The older the whale, the higher the quality and quantity of any raw material. And given their unpredictable mutations from their friendly arrangement with the Churn, the elders are all the more dangerous the hunt, kill, and harvest.

Thus, we have the whaling industry, such as it is these days. Whalers hunt in small fleets, known as packs, consisting of a handful of quick cutters used to scout and tag and harass a quarry, and a single large lancer or freighter as the reel and kill ship. The central ship also houses all the equipment needed to drain and process the whale’s precious blood before it sours as it must be processed fresh. A mobile slaughterhouse, butcher’s shop, cannery, and drug factory.

It pays well, but it’s a dirty, dangerous, desperate line of work. You’re out in the vast expanses for weeks at a time, the only company your similarly desperate crew. Abuse and siphoning of the product is rife in many packs. The ships often must fly low and close to the Churn with all its attendant moods and dangers and elder whales are strong enough to drag a cutter down with them. Even when you make a catch, harpooned and dragged upward by lifting buoys, the beast is still alive and thrashing until the kill ship catches up and reels it in.

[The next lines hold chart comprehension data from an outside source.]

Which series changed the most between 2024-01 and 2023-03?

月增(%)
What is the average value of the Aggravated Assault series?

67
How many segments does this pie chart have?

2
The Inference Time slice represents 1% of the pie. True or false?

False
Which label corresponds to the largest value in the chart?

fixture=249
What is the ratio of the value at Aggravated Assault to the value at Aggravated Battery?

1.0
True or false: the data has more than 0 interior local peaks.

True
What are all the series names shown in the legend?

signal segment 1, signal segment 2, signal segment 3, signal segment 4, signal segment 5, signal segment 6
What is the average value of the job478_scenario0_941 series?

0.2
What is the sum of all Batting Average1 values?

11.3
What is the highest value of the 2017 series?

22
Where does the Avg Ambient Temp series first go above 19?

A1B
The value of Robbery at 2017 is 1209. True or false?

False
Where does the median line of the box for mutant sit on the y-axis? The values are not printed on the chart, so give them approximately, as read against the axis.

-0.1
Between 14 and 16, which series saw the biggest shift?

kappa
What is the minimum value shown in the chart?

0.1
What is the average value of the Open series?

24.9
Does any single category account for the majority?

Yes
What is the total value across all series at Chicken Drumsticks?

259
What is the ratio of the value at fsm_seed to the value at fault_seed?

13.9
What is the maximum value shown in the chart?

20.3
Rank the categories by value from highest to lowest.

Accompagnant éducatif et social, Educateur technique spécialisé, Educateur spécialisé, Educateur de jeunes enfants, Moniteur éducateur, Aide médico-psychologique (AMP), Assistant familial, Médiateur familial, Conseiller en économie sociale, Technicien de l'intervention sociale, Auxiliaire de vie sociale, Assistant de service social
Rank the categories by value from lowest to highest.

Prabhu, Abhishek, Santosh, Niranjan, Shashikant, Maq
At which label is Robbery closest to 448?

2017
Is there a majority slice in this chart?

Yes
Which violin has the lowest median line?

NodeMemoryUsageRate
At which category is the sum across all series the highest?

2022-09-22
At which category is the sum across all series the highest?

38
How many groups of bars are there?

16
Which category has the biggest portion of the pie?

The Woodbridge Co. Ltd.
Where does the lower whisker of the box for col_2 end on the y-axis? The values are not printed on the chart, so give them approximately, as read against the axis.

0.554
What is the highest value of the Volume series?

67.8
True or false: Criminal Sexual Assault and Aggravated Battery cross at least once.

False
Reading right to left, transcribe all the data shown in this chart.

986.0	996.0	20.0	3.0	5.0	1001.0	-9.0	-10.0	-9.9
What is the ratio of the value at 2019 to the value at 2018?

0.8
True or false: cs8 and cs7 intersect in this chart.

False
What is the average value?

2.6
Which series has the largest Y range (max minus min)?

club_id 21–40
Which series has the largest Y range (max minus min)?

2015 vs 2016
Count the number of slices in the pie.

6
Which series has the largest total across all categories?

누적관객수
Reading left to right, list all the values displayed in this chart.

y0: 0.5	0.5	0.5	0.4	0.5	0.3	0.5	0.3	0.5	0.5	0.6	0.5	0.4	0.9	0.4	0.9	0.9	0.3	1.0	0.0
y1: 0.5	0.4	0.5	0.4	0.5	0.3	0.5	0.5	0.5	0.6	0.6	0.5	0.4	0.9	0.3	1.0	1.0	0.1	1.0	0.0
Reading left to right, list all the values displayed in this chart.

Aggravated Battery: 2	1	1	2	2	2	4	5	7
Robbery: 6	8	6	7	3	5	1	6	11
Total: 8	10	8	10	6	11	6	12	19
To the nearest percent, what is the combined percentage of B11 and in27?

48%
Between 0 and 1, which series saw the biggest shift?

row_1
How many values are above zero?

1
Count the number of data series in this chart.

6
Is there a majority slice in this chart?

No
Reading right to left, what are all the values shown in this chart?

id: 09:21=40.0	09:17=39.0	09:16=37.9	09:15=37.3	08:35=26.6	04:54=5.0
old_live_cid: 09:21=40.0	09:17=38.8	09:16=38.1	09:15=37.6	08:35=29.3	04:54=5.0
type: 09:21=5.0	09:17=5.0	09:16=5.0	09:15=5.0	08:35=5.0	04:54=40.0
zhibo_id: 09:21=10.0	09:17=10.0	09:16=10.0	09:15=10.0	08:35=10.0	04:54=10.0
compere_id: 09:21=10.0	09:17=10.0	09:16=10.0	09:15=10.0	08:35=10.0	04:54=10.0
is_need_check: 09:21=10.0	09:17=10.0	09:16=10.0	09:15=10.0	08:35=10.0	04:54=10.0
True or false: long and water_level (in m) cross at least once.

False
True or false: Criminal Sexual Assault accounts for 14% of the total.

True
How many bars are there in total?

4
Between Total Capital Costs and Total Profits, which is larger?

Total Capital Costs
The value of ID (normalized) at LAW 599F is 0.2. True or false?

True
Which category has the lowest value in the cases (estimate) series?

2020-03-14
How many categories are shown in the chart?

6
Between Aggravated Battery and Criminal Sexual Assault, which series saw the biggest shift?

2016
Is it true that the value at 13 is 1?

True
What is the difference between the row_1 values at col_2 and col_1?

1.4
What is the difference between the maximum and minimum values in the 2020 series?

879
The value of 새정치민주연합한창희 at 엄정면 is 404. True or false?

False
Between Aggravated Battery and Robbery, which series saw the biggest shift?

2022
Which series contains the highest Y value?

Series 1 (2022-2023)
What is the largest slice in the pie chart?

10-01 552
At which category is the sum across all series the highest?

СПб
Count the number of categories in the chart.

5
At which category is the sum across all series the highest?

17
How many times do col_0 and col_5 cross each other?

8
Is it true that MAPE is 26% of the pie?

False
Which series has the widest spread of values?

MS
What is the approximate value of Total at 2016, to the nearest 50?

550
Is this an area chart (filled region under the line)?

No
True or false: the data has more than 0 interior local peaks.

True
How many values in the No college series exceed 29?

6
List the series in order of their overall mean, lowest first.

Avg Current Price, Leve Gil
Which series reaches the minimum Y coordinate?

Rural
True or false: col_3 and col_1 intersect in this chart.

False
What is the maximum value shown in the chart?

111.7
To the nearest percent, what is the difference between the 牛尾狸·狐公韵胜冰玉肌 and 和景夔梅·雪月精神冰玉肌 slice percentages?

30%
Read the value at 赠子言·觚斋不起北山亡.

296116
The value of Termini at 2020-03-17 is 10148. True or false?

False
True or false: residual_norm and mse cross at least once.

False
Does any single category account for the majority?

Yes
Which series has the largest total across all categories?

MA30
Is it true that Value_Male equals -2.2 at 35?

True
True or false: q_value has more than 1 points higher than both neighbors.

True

Just gotta hope you didn’t snag one that can breathe fire or acid, yeah?

Then there’s the fact that a single quality whale is worth fighting over, making rival whaling packs just as much a danger as the quarry themselves. When you’re that far out in the skies, with crews that hungry, and rewards that high. Well. There’s a reason whaling packs have two sets of teeth in their arsenal.

Where there’s grace and mystery, there will be avarice and exploitation. I suppose that’s just how it goes.